Nie żyje Stefan Bratkowski. "Dla wielu wzór dziennikarstwa"
redakcja naTemat
18 kwietnia 2021, 16:43·2 minuty czytania
Publikacja artykułu: 18 kwietnia 2021, 16:43
"Bardzo smutna wiadomość. Nie żyje Stefan Bratkowski. Dla wielu wzór dziennikarstwa. Pogodny człowiek z wyjątkowym piórem" – napisał na Twitterze przewodniczący PO Borys Budka.
"Po długiej chorobie 18 kwietnia 2021 roku zmarł twórca i szef 'Studia Opinii' Stefan Bratkowski. Żegnamy Przyjaciela" – czytamy.
"Naprawdę, gdyby Bratkowskiego nie było na świecie – obowiązkowo trzeba by go było wymyśleć. Nasz Przyjaciel, Szef i Nauczyciel żył 86 lat. I od dziesiątków lat wywierał magnetyczny wpływ na swoje otoczenie, odgrywając przy tym ogromną rolę w życiu społecznym i polityce" – pisze zespół "Studia Opinii".
Stefan Tadeusz Aleksander Bratkowski urodził się 22 listopada 1934 r. Był prawnikiem, dziennikarzem, publicystą i pisarzem. W latach 1980-1990 pełnił także funkcję prezesa Stowarzyszenia Dziennikarzy Polskich, a w latach 1991-1992 prezesem Spółdzielni Wydawniczej "Czytelnik".
Przewodniczył również Radzie Programowej Stowarzyszenia Pracowników, Współpracowników i Przyjaciół Rozgłośni Polskiej Radia Wolna Europa Imienia Jana Nowaka-Jeziorańskiego.
Stefan Bratkowski należał do skład Komitetu Obywatelskiego przy Lechu Wałęsie. Był jedną z osób biorących udział w rozmowach Okrągłego Stołu. Robił to jako członek obrad plenarnych oraz podzespołu ds. stowarzyszeń.
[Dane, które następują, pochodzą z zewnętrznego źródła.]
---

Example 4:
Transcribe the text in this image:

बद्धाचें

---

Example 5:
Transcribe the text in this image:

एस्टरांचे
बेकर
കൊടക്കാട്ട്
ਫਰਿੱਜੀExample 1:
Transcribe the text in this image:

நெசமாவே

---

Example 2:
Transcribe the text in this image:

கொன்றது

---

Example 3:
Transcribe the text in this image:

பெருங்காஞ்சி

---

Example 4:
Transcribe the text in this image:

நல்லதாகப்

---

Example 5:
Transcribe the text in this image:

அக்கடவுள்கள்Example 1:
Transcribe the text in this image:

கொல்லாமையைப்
W 1989 współorganizował "Gazetę Wyborczą" i był wśród założycieli Agory. Współpracował także z "Rzeczpospolitą" i radiem TOK FM. Był szefem zarządu Fundacji Centrum Prasowe dla Krajów Europy Środkowo-Wschodniej, zasiadał w Radzie Programowej, a następnie w Radzie Konsultacyjnej Centrum Monitoringu Wolności Prasy.
Prezydent Bronisław Komorowski w 2011 roku uhonorował Stefana Bratkowskiego Krzyżem Komandorskim Orderu Odrodzenia Polski. Odbyło się to w 31. rocznicę podpisania Porozumień Sierpniowych.
Reklama.
Bogdan Miś i cały zespół "Studia Opinii"
fragmenty tekstu opublikowanego na stronie portalu
Był przy tym człowiekiem zaangażowanym politycznie po same uszy od wczesnej młodości. Od 1949 roku był członkiem ZMP; w roku 1956 rozwiązał tę organizację na Uniwersytecie Jagiellońskim, gdzie skończył prawo i na krótki czas podjął pracę naukowo-dydaktyczną. Był jedną z legend polskiego Października.
Dzisiejsi przeciwnicy Stefana – których miał niemało – wytykali mu tę przynależność do PZPR. Wytykali mu również, że był członkiem władz partyjnych: wybrano go mianowicie do Egzekutywy Podstawowej Organizacji Partyjnej Związku Literatów Polskich. Nie chcieli pamiętać, że z partii tej został za hardość i niepokorność usunięty dyscyplinarnie w roku 1981, zaś owa egzekutywa była właściwie stale solą w oku władzy jako siedlisko rewizjonizmu i wszelkich możliwych odchyleń od "jedynie słusznej linii".
Był nieprawdopodobnym erudytą. Miał przy tym komputerową pamięć, nigdy nie zapominał niczego z tysięcy przeczytanych książek. Gdy ktoś z nim dyskutował – sięgał do półek z książkami, zawalającymi całe jego maleńkie mieszkanie i bezbłędnie odnajdywał potrzebne akapity.